Promoting female leadership in peace, politics and local administration will benefit the entire country, activists reiterated at a three-day forum held this week.
Around 300 representatives from around the country attended the September 19 to 21 Women’s Peace Forum in Hpa-an, which was organized by the Social Welfare Department, the Women’s League of Burma, and the Karen Women’s Empowerment Group.
Naw Thet Thet Tun, director of the KWEG, said the forum aims to lead the way to greater involvement of women in peace and decision-making throughout the country. Discussions revolved around women’s peace and security, issues around displaced people and refugees and women’s views on the current peace process.

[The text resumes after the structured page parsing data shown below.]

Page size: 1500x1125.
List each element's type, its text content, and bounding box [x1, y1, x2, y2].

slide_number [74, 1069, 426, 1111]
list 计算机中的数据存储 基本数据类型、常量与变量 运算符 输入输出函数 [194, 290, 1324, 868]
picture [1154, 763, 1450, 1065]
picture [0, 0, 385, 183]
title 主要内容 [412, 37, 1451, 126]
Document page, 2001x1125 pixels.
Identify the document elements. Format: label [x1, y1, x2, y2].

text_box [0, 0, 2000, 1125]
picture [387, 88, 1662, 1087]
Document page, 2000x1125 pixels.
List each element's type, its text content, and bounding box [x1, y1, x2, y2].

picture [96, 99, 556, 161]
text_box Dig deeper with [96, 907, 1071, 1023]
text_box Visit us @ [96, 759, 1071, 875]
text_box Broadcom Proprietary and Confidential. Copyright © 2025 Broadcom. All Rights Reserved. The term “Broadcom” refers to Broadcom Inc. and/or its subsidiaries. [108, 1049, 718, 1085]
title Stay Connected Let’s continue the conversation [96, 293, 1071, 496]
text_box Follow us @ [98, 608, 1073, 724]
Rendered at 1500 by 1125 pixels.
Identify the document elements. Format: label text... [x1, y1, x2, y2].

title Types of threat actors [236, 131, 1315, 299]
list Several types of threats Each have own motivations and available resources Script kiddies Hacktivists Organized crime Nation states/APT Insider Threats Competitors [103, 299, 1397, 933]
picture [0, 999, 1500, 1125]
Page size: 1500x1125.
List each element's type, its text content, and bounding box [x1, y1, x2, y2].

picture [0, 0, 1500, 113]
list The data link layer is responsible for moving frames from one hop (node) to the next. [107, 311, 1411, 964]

Daw Nyo Nyo Thin, a women’s rights activist and former MP, said women are regularly side-lined and marginalized, but are more than qualified to take up top roles.
“Women don’t get any roles because they are not given to them,” she said.
“Women who are demanding greater women’s participation are all qualified people. They have shown how capable they are in various sectors,” she added.
Myanmar has among the world’s lowest rates of female representation in politics, with just 10.5 percent of parliamentary seats – including the military’s quota – held by women, according to the Asia Foundation. Women MPs also face discrimination and assumptions that they are not as qualified or educated as their male colleagues, and are further limited by political party structures dominated by men, and lacking policies to promote women’s participation.
In the peace process, women’s voices are still largely excluded. Rights groups have been pressing the government to adhere to a 30 percent quota for women’s inclusion since nationwide ceasefire negotiations began in 2011. The number was agreed to at the first Union Peace Conference in 2016, yet none of the subsequent conferences have come close to meeting the target.